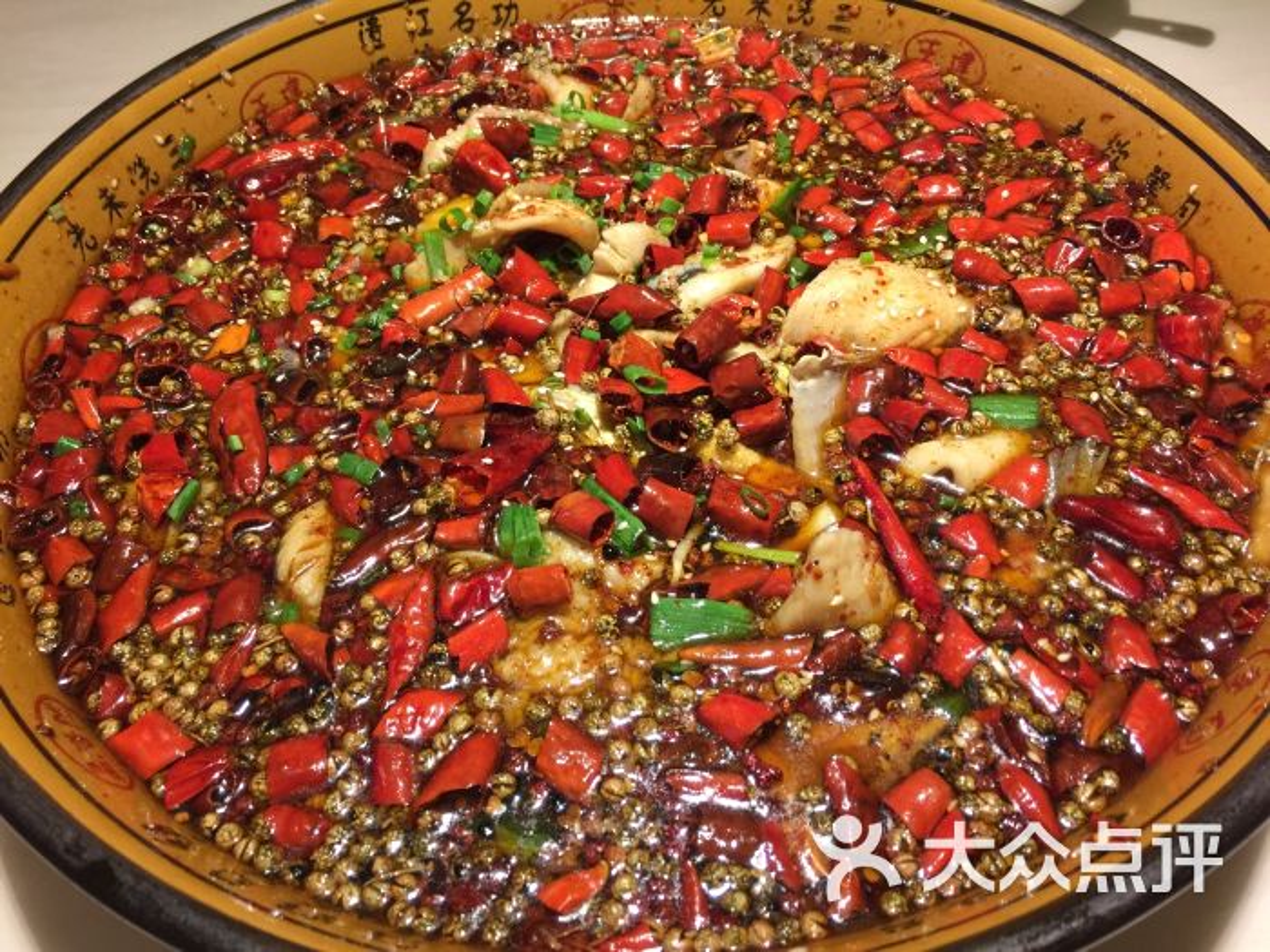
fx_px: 1064
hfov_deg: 61.7
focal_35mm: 29
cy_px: 476
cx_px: 635
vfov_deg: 48.2
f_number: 2.2
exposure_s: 1/30
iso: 40
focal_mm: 4.15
* * *
→ Aim of the task
Your task is to reproduce exactly the lines from the one with "hfov_deg: 61.7" through the end of the listing. Both ends belong in the answer.

→ Task response
hfov_deg: 61.7
focal_35mm: 29
cy_px: 476
cx_px: 635
vfov_deg: 48.2
f_number: 2.2
exposure_s: 1/30
iso: 40
focal_mm: 4.15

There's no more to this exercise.